## [Exercise description]
What is needed here is an exact repetition of the records below, beginning at the line that has "middle dip: (813, 787)" and stopping after the line that has "wrist: (155, 126)".

## [Provided information]
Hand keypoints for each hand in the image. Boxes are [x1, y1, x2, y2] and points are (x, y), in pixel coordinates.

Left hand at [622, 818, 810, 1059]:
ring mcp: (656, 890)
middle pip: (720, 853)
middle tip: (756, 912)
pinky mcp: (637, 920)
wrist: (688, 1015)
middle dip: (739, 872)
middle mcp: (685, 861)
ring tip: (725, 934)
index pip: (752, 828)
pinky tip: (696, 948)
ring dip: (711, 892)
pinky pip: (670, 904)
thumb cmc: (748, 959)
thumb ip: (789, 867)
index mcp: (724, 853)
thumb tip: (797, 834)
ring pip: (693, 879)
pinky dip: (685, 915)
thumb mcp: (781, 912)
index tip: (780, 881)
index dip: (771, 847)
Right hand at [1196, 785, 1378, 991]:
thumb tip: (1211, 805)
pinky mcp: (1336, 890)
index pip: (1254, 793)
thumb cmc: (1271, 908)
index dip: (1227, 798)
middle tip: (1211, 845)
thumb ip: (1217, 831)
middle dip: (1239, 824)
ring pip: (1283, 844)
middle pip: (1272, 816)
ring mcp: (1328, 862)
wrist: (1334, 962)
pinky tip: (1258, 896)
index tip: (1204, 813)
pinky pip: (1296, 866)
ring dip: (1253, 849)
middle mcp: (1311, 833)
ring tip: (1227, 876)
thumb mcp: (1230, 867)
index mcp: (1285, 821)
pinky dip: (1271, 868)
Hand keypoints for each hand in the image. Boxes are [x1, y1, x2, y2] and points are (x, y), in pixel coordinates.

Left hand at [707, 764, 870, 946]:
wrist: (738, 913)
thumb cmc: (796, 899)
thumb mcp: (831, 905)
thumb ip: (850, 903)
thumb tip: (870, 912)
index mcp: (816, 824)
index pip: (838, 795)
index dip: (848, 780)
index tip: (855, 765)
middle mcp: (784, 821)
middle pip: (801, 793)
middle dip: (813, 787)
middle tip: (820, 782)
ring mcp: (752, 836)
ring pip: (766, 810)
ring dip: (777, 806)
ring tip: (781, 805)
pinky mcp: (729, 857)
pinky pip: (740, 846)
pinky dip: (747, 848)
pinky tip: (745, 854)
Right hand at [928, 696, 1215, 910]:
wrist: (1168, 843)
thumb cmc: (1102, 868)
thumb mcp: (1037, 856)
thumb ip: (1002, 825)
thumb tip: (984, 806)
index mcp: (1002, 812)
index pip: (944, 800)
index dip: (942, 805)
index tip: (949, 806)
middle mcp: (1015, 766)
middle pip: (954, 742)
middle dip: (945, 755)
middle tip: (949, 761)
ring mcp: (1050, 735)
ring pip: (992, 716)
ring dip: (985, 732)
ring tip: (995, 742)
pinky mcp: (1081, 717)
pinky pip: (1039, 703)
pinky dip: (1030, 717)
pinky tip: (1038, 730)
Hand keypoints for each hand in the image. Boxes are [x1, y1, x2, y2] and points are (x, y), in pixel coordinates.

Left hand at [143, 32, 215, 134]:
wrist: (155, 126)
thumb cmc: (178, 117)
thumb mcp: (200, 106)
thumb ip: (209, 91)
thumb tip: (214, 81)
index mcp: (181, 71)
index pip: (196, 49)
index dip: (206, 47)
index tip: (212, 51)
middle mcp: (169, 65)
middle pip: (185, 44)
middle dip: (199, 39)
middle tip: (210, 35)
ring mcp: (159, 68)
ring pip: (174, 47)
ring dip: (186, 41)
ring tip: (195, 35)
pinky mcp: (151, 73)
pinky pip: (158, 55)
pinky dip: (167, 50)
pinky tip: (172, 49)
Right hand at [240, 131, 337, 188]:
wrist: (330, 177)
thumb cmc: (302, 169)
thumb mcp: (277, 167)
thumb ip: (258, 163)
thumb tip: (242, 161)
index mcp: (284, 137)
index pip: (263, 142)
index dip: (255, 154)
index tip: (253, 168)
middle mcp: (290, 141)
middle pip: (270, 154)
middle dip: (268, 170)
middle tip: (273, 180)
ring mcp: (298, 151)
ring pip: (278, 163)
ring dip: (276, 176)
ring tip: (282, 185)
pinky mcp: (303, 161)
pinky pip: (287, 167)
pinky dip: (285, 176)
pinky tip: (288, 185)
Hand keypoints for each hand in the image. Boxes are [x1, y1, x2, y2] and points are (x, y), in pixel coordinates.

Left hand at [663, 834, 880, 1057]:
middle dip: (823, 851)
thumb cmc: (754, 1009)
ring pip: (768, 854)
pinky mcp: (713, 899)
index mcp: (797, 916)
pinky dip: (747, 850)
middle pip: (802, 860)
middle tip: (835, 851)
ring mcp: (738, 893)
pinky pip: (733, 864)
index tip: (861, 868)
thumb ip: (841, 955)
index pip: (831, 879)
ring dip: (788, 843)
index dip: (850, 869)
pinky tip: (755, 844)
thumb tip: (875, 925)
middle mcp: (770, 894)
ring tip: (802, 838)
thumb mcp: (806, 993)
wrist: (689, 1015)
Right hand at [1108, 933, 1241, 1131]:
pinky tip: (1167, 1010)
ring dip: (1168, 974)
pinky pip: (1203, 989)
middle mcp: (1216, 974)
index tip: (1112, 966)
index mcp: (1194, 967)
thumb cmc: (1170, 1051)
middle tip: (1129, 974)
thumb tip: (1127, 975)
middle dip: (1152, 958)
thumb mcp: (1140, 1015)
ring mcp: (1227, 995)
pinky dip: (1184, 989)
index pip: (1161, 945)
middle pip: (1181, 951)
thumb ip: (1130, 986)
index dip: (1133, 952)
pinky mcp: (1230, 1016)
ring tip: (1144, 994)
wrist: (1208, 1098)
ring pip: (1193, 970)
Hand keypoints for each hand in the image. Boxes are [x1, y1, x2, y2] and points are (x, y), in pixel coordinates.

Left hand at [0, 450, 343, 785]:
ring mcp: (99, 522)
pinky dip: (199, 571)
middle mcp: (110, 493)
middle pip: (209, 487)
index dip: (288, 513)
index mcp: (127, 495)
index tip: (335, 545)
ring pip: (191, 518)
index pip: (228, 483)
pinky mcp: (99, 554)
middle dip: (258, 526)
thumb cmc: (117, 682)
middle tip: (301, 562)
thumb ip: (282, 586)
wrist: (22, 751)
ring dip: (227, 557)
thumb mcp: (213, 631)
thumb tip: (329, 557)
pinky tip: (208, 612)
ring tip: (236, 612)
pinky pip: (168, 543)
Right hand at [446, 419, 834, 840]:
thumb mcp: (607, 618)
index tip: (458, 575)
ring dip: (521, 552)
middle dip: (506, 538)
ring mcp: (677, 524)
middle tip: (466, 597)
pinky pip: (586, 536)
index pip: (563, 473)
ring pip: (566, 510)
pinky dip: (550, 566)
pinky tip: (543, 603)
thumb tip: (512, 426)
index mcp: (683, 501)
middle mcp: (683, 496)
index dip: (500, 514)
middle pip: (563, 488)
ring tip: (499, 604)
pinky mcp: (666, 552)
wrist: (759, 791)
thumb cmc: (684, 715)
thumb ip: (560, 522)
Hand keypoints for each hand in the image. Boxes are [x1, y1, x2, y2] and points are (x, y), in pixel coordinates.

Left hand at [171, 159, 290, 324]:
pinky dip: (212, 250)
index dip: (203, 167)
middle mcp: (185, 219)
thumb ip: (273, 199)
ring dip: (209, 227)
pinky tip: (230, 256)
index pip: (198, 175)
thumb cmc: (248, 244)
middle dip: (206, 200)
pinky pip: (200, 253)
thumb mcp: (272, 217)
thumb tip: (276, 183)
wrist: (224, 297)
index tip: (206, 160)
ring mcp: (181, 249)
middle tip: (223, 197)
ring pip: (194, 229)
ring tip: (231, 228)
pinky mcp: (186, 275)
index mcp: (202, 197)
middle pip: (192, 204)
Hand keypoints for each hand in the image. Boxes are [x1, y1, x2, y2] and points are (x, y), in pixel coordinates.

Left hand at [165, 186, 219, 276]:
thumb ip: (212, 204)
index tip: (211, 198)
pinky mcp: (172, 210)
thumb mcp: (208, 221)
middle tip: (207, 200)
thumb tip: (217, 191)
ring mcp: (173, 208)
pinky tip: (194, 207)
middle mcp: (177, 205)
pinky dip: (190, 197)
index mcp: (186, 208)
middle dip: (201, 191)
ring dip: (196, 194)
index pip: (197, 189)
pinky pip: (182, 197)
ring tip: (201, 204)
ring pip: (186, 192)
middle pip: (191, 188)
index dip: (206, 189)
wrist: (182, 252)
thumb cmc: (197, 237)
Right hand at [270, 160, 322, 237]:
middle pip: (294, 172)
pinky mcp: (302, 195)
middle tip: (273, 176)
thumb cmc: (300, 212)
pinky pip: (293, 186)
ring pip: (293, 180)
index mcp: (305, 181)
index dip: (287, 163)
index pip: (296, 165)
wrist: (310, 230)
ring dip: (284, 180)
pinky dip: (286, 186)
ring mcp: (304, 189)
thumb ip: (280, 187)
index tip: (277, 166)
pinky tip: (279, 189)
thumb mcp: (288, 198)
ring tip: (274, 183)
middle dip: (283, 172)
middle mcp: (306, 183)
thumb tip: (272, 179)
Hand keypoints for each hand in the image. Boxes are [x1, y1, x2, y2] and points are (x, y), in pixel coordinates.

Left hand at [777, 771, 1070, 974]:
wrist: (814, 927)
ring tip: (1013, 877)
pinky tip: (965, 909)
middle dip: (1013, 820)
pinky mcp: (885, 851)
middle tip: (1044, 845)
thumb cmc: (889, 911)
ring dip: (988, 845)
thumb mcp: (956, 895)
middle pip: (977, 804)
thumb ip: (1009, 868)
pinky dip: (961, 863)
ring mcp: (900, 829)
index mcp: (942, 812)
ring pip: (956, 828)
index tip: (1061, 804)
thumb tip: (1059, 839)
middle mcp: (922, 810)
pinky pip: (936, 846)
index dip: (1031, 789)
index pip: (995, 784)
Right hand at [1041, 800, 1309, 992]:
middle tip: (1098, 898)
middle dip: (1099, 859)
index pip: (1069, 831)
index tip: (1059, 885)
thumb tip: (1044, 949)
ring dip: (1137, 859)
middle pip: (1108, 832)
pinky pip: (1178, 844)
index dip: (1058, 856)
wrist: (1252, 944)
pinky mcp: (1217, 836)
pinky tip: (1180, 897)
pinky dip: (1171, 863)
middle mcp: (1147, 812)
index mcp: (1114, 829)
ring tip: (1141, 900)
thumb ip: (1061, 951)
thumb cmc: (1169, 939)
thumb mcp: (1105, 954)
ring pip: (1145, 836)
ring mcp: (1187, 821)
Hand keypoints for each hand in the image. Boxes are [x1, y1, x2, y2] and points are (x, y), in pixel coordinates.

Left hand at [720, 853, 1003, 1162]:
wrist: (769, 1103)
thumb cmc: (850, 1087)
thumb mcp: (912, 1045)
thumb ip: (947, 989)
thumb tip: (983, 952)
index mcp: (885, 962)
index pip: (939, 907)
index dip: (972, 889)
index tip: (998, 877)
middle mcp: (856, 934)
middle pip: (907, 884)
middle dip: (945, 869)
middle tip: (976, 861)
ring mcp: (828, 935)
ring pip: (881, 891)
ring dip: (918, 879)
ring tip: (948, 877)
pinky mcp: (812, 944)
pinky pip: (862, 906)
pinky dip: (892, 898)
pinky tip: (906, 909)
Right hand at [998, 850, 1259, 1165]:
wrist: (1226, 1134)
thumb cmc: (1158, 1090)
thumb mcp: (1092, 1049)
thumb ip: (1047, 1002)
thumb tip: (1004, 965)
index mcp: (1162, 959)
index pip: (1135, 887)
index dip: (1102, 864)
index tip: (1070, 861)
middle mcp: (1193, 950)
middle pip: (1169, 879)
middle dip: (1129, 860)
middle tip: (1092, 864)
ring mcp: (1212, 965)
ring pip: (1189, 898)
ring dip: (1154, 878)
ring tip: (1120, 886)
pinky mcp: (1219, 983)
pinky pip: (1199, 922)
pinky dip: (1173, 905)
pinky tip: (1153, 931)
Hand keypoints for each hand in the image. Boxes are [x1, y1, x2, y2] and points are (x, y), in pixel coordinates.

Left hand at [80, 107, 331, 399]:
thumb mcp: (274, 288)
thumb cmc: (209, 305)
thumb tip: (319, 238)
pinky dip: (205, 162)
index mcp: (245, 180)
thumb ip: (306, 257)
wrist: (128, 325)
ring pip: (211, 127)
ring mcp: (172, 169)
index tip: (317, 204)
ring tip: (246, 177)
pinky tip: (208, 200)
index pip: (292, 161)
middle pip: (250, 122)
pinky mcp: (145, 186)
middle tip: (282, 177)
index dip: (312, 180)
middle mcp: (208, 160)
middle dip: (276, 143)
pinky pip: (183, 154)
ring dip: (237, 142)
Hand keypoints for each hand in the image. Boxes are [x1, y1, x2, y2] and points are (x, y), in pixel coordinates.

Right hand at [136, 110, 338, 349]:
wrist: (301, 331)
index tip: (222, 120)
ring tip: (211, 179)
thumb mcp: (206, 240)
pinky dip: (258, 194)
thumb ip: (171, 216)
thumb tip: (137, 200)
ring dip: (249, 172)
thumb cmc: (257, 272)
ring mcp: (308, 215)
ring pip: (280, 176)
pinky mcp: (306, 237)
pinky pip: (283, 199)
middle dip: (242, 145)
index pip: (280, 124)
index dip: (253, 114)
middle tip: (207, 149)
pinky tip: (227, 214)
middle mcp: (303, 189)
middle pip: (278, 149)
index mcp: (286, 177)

## [Worked solution]
middle dip: (813, 787)
middle tip: (820, 782)
ring mcp: (752, 836)
ring pip: (766, 810)
ring dip: (777, 806)
ring tip: (781, 805)
pinky mcp: (729, 857)
pinky pip: (740, 846)
pinky dip: (747, 848)
pinky tip: (745, 854)
Right hand at [928, 696, 1215, 910]:
wrist: (1168, 843)
thumb cmc: (1102, 868)
thumb mcp: (1037, 856)
thumb ip: (1002, 825)
thumb tip: (984, 806)
index mcp: (1002, 812)
index pip: (944, 800)
index dip: (942, 805)
index tip: (949, 806)
middle mcp: (1015, 766)
middle pip: (954, 742)
middle dip: (945, 755)
middle tip: (949, 761)
ring mcp: (1050, 735)
ring pip: (992, 716)
ring dip: (985, 732)
ring tip: (995, 742)
pinky mcp: (1081, 717)
pinky pip: (1039, 703)
pinky dip: (1030, 717)
pinky tip: (1038, 730)
Hand keypoints for each hand in the image. Boxes are [x1, y1, x2, y2] and points are (x, y), in pixel coordinates.

Left hand at [143, 32, 215, 134]:
wrist: (155, 126)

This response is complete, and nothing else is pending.